Yes, but only in this place, which uses relocation. The constant kShouldCopyInlineTrivial is used in several other places (e.g. in the copy constructor) where it would be very incorrect to start memcpying things just because they happen to be trivially relocatable. Basically, the archetypical "trivially relocatable" types are unique_ptr and shared_ptr: they're safe to relocate with memcpy in this place, but they're totally not safe to copy with memcpy in those other places.

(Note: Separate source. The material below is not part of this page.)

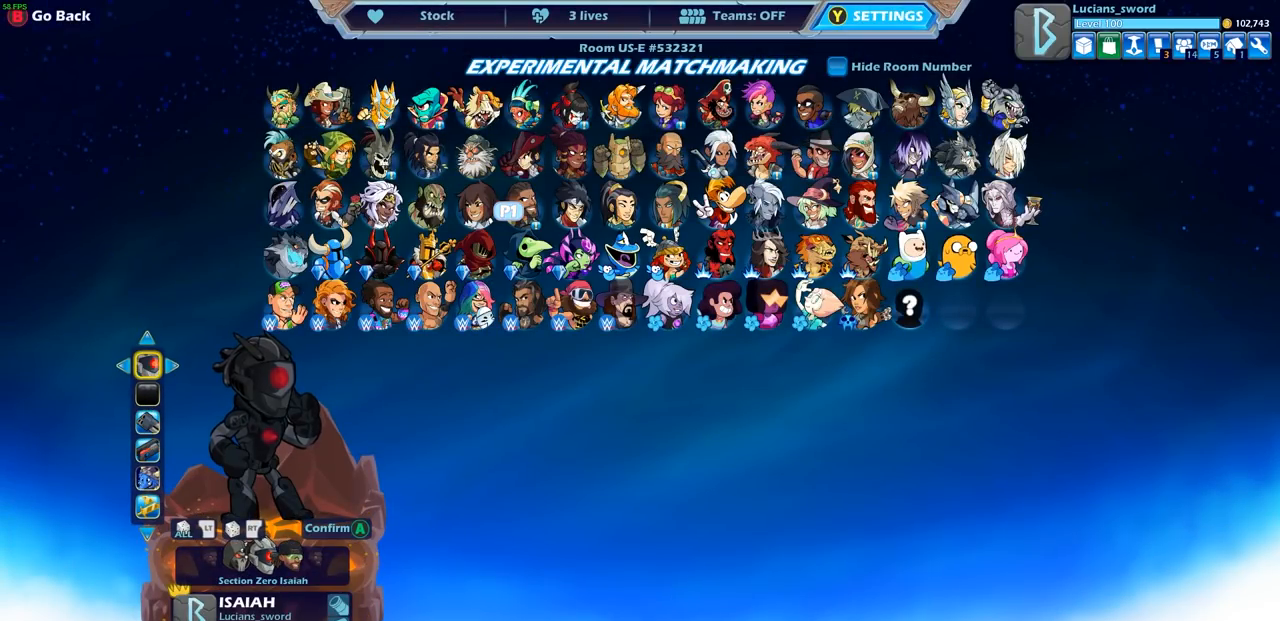
{"buttons": [], "left_stick": "center", "right_stick": "center", "events": []}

I would first recommend taking my original patch as submitted; or, silver-medal idea, your PR might try splitting out the is_trivially_copyable part from kShouldCopyInlineTrivial. Instead of these three pieces:

  static constexpr bool kShouldCopyInlineTrivial =
      is_trivially_copyable_v<Value> &&
      sizeof(InlineStorageType) <= hardware_constructive_interference_size / 2;

  small_vector(small_vector const& o) {
    if (kShouldCopyInlineTrivial && !o.isExtern()) {
      copyInlineTrivial<Value>(o);
      return;
    }

      if constexpr (IsRelocatable<Value>::value) {
        // Copy the entire inline storage, instead of just size() values, to

the first step should be to get to these three pieces:

  static constexpr bool kWholeBufferIsSmall =
      sizeof(InlineStorageType) <= hardware_constructive_interference_size / 2;

  small_vector(small_vector const& o) {
    if (is_trivially_copyable_v<Value> && kWholeBufferIsSmall && !o.isExtern()) {
      copyInlineTrivial<Value>(o);
      return;
    }

      if constexpr (IsRelocatable<Value>::value && kWholeBufferIsSmall) {
        // Copy the entire inline storage, instead of just size() values, to

ot · 2024-02-20T21:54:12Z

Yes, but only in this place, which uses relocation

Move-assignment should benefit from this too, why not use it there as well?

Quuxplusone · 2024-02-20T22:14:44Z

Yes, but only in this place, which uses relocation

Move-assignment should benefit from this too, why not use it there as well?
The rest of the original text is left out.